## WHAT IS BEING ASKED
Please answer from the photography gear text below: which lens did the writer sell after finding that the Sigma 35mm f/1.4 Art outperformed it?

My Gear ...
Over the last couple of months I've had a lot of people ask me what gear I shoot portraits and weddings with, so I thought I'd bear all and show you my main 'daily-use' bits of kit.
I'm no 'gear head' this just represents most of the kit I will use during a wedding to deliver beautiful images. As you can see, I'm a prime lens kinda guy, I've never really got on with zoom lenses, I know there are many people who swear by the Nikon Holy Trinity, but they're just not for me.
I'm primarily a natural light photographer and as such I really love fast primes, as you can probably guess, I'm a bokeh freak and love the dreamy-creamy-shallow depth of field type images these lenses are able to produce. I think to be honest these lenses have shaped the way I shoot and hence my style and look. I would say that 90% of the time I shoot below f/2.8 and most of the time wide open at the corresponding lenses maximum aperture.
Anyhow, I'm blabbering on now ! If anyone's got any questions please don't hesitate to contact me at email@example.com or drop me a line via one of my social media pages. Here goes ...
Sigma 35mm f/1.4 Art DG HSM
I find the 35mm focal length to be very versatile indeed. I use it for a everything from group shots, architecture, ceremonies and just about everything else. It's absolutely tack sharp at f/1.4 and as such it ends up getting shot wide open the majority of the time. I felt that it outperformed my Nikkor AF-S 35mm f/1.4G so I sold my copy, purchased this and kept the substantial amount of change ! This lens delivers a lot more for less ! Perhaps the bokeh is a tincy bit better on the Nikkor but this lens is just sooo much sharper wide open, so for me, at this focal length that's what counts. It is a truly amazing lens. For weddings, I often to be found pairing this lens with my 85mm on another body. Between both lenses it gives me the maximum flexibility between wide and telephoto looks. They really are a match made in heaven.
Sigma 50mm f/1.4 Art DG HSM
I've had a number of 50mm lenses over the years, stretching back to the pre-digital days. I've owned the Nikkor 50 D type versions in both f/1.8 and f/1.4 forms in addition to the more recent AF-S 50 f/1.8G. I loved the 50mm focal length on film but fell out of love with it on digital. It was just too long on an APS-C sensor DSLR. When I upgraded to full frame I fell back in love with it. I rented the Nikkor 1.4G version and hated it's softness wide open so elected to purchase the 1.8G version. I used it a little but didn't fall in love with it. Then ... Sigma released their Art version, already owning their 35mm offering above, I decided I just had to own this lens ... then I fell for the 50 focal length again. It's amazing. Even sharper than its 35mm brother it is a truly beautiful lens with fantastic bokeh. If I was going to take one lens - this'd be it. It's a general all rounder being very flexible - it can do anything the 35 and 85 can do, with caveats, but will never replace either in my bag. I absolutely love it !

## DATASET EXTRACT
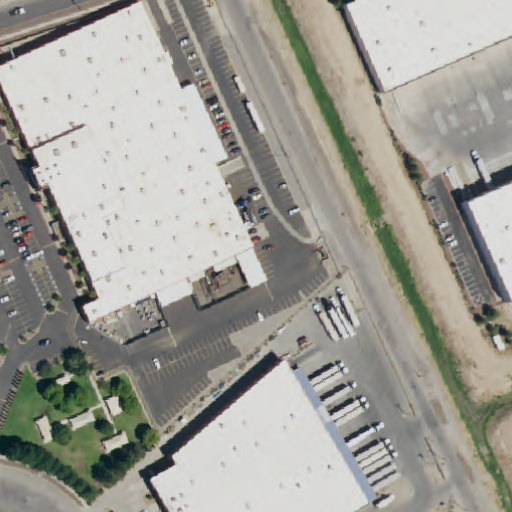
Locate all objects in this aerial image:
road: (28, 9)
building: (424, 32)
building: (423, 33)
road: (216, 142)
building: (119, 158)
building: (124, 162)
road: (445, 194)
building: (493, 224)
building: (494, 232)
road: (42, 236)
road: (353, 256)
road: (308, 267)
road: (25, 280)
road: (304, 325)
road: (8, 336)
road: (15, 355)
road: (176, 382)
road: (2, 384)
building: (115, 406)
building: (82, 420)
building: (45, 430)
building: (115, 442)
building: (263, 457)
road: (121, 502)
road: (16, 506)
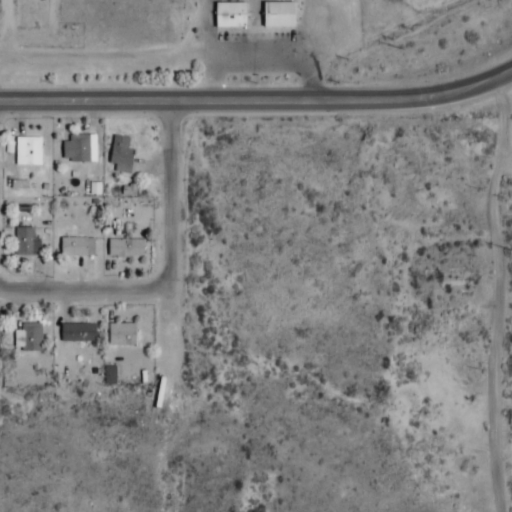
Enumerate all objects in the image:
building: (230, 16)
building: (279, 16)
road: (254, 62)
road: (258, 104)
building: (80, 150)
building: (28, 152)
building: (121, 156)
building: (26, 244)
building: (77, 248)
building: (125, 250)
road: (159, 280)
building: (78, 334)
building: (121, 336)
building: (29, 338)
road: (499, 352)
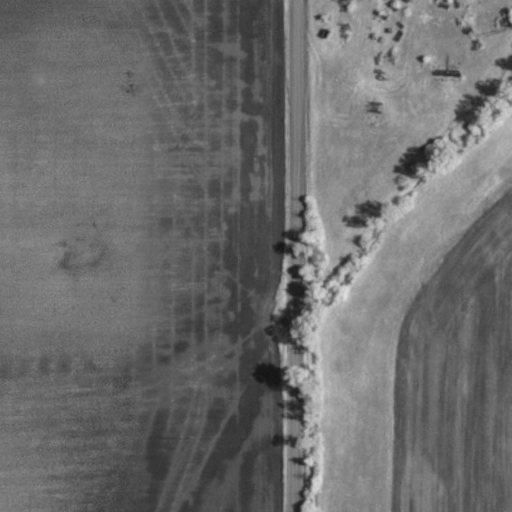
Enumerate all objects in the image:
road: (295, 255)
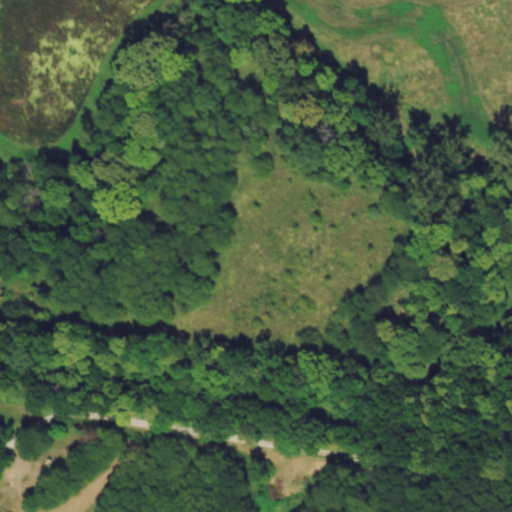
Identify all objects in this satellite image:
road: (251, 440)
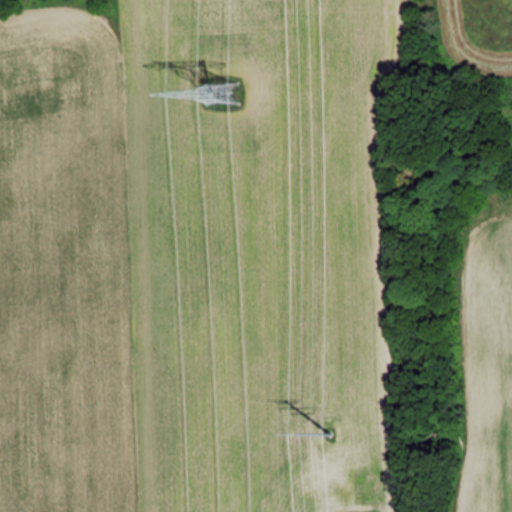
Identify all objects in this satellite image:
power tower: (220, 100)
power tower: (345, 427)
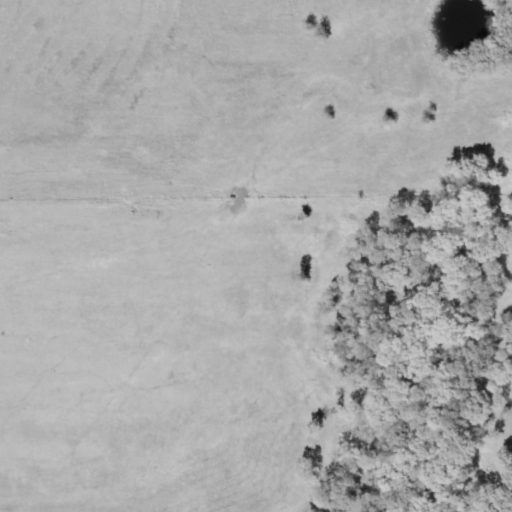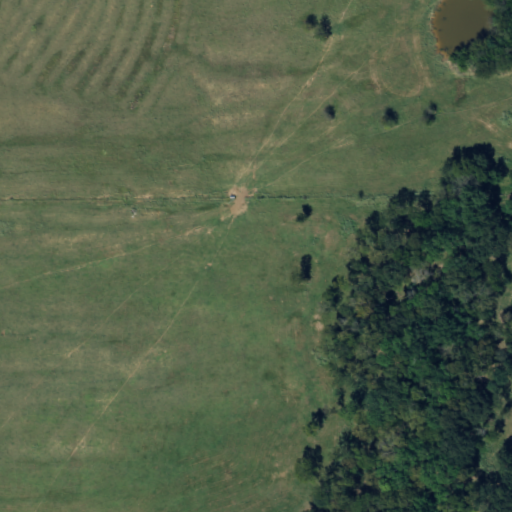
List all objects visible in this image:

## FINAL RESULT
The Nikkor AF-S 35mm f/1.4G.